> [TASK DIRECTIONS] Output range, inclusive: from the line containing "225 govt. schools" to the line containing "NABET Accredited co-educational". Restate those lines from the data below word for word and only those.

> [RECORD EXTRACTS]
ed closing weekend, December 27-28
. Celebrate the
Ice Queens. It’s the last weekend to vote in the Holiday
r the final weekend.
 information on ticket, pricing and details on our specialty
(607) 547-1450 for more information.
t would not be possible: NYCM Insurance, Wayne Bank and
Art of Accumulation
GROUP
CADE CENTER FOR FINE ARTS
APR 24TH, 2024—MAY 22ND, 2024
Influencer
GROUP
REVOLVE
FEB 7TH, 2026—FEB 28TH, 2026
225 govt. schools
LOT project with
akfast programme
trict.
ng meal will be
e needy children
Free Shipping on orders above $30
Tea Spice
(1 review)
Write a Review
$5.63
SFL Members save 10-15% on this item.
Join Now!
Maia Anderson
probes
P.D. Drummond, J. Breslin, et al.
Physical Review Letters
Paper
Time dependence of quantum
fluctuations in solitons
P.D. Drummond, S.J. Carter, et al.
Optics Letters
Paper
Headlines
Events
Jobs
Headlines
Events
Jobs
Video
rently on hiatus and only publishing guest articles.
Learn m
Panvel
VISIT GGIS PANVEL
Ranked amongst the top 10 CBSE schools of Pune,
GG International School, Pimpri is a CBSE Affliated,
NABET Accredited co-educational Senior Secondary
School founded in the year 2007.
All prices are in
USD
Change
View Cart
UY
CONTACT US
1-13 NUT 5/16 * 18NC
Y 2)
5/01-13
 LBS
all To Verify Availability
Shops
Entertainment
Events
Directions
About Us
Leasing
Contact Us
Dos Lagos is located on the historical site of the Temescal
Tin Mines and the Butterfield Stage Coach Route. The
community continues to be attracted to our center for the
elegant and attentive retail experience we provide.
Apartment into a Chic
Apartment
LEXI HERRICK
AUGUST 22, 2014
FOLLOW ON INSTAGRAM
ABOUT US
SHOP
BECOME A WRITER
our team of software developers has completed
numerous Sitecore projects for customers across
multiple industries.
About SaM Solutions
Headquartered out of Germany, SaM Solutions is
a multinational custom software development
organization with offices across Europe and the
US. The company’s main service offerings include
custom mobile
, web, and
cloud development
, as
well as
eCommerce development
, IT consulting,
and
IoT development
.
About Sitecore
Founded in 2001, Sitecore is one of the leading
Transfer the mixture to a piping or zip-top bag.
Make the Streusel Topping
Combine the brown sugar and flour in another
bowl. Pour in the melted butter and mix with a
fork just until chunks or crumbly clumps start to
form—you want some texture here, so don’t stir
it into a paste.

> [TASK SOLUTION]
225 govt. schools
LOT project with
akfast programme
trict.
ng meal will be
e needy children
Free Shipping on orders above $30
Tea Spice
(1 review)
Write a Review
$5.63
SFL Members save 10-15% on this item.
Join Now!
Maia Anderson
probes
P.D. Drummond, J. Breslin, et al.
Physical Review Letters
Paper
Time dependence of quantum
fluctuations in solitons
P.D. Drummond, S.J. Carter, et al.
Optics Letters
Paper
Headlines
Events
Jobs
Headlines
Events
Jobs
Video
rently on hiatus and only publishing guest articles.
Learn m
Panvel
VISIT GGIS PANVEL
Ranked amongst the top 10 CBSE schools of Pune,
GG International School, Pimpri is a CBSE Affliated,
NABET Accredited co-educational Senior Secondary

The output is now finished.